PROVIDED TEXT:
From £27,0659
Beautiful poise and supple handling earns this smallest Jag a class-leading recommendation. It's not perfect, mind, but it's very good.

What is it?

One of two all-important four-cylinder diesel versions of the new Jaguar XE. You’ll have seen the cringe-worthy, overcooked TV advertising campaign and you may even have seen one on the road - or perhaps on the back of a vehicle transporter. But will you be driving one?

The numbers in the brochure give the XE every chance. With the entry-level diesel version priced at under £30,000, emitting less than 100g/km of CO2 and getting an 8.0in touchscreen multimedia system, sat-nav, DAB radio and cruise control as standard, it’s got the makings of a popular fleet saloon.

But it’s the higher-output 2.0-litre ‘Ingenium’ turbodiesel that’s under scrutiny here, and it has some equally competitive power, torque, performance, economy and emissions figures. We’re testing the eight-speed automatic version, in higher-end Portfolio trim.

What's it like?

Many of the same observations we made of the 2.0-litre turbocharged petrol XE road-tested earlier this month also apply to the oil-burner. It’s a handsome design and recognisably a Jaguar, but it’s not as stylish or daring as its bigger four-door siblings.

Gaydon has played it a bit safe with this car, and understandably so given that it has ambitious volume targets for it. The sharply drawn front-end and fuselage profile are stand-out visual features, although the car is less distinctive from the rear, where it borrows more styling cues from the German opposition.

PROBLEMS TO WORK ON:
(a) In the Jaguar XE review, which trim level does the tested diesel version have?
(b) Quote the stretch of the Jaguar XE review from "Many of the" through "bigger four-door siblings.".
(c) According to the Jaguar XE review, why did Gaydon play it safe with the design of this car?

DATA EXTRACT:
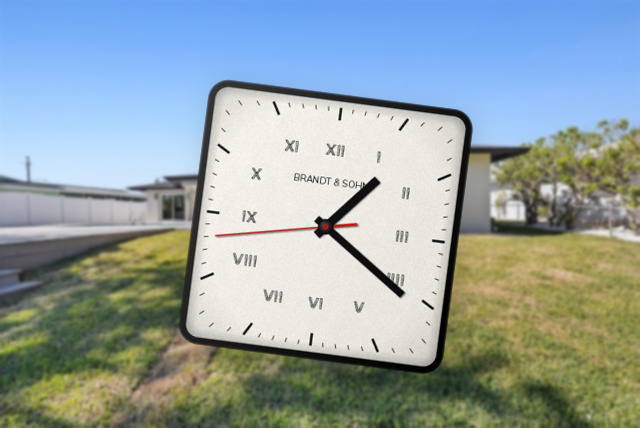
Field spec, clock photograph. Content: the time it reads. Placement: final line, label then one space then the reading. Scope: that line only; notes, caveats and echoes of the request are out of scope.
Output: 1:20:43
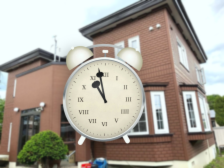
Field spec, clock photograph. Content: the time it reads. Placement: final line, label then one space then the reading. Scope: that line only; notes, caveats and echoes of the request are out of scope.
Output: 10:58
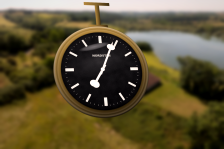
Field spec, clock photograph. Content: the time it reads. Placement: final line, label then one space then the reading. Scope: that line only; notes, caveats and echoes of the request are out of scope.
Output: 7:04
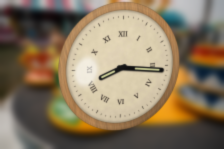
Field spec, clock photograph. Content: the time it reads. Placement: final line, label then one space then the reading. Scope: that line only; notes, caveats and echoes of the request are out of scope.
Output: 8:16
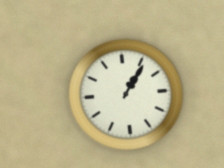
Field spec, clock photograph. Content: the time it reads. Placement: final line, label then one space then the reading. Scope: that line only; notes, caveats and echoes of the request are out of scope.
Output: 1:06
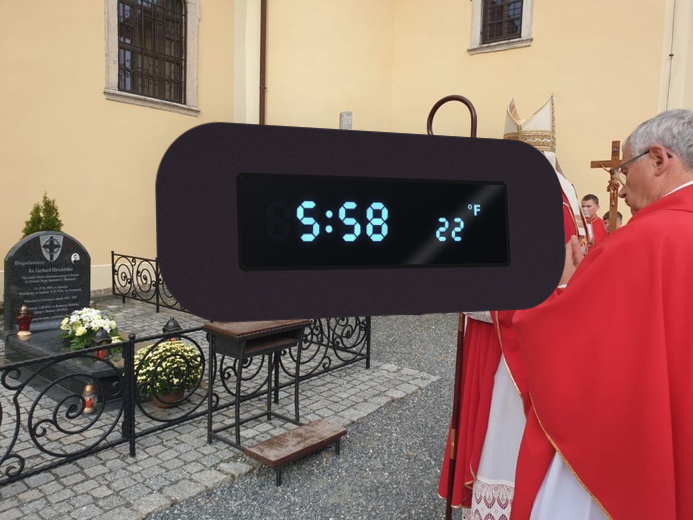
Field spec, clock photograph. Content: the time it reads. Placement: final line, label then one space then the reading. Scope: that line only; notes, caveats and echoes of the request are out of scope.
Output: 5:58
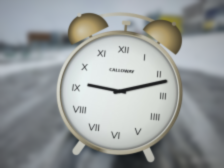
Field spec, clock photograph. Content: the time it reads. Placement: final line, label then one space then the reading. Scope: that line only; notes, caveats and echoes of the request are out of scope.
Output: 9:12
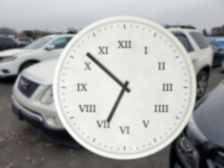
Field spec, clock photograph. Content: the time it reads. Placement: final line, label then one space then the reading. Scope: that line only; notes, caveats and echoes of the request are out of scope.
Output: 6:52
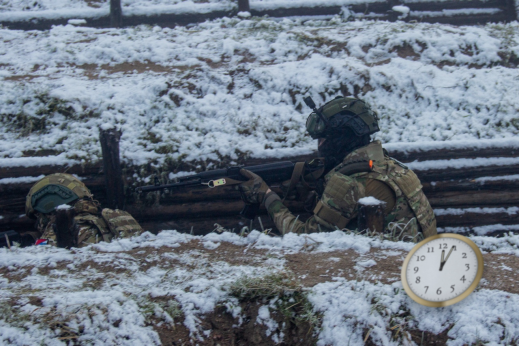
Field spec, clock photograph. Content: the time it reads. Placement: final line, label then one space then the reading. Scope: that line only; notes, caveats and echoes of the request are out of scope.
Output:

RESPONSES BY TASK:
(a) Portfolio trim.

(b)
Many of the same observations we made of the 2.0-litre turbocharged petrol XE road-tested earlier this month also apply to the oil-burner. It’s a handsome design and recognisably a Jaguar, but it’s not as stylish or daring as its bigger four-door siblings.

(c) Gaydon has ambitious volume targets for the XE. The review calls this cautious approach understandable for that reason.